From Hilde, with Love (‘In Liebe, Eure Hilde’)

DRAMA; 2hr 4min (German with subtitles)

STARRING: Liv Lisa Fries, Johannes Hegemann


One summer: Hegemann and Fries

With their freshly scrubbed wholesomeness, dental assistant Hilde Coppi (Fries) and her donnish husband Hans (Hegemann) look more like a pair of cerebral librarians than the daredevil German Resistance members they in fact are in the “remarkable true story” that is director Andreas Dresen’s moving slice of modern history. The knife edge of the couple’s apparently unremarkable existence in 1942 Berlin is mapped out in a series of small, deliberate steps by screenwriter Laila Steiler as the call of a conviction that leads the Coppis into the death grip of the Gestapo.

 

The ultimate futility of their defiance — its wall-posting of “inflammatory texts” and its shortwave-radio messaging of the Russian Secret Service interwoven with carefree river-bank picnics that underscore just how young Hilde, Hans and their “Red Orchestra” allies are — is pretty much a guarantee from the get-go, given the annihilation machine they’re all up against. Hilde and Hans don’t care.
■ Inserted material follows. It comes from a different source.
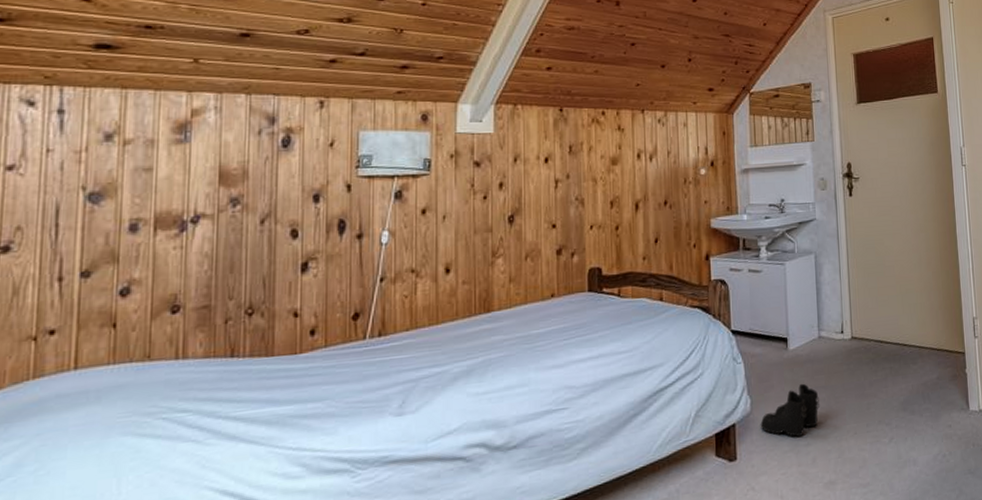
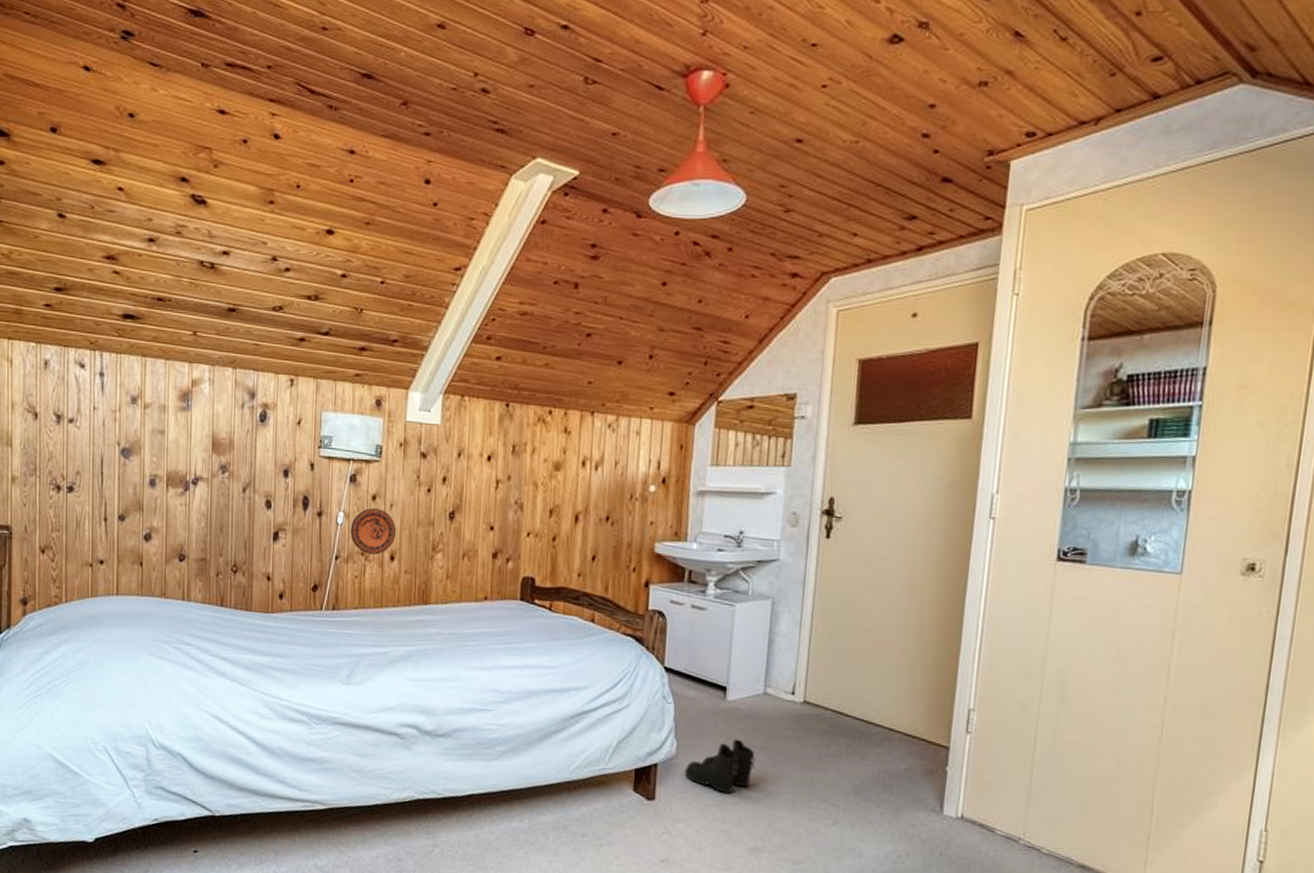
decorative plate: none [397,222,451,271] -> present [350,508,397,555]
They’re newly in love in a golden summer when sticking it to the Nazis could almost have been a game of chance if the stakes were not so finite. But this deadly game was always preordained: Hilde gives birth to her and Hans’s son in a draconian custody where, although her catalogue of petty crimes has long since lost its lustre, she comes into her heroic own with a sustaining, unshakeable courage.

 

In the pitch-black bigger picture, Hilde and others like her are mere fragments of a terrible mosaic. Yet their blazing resolve in the implacable face of evil is a testimony of daring that can never be retold too often.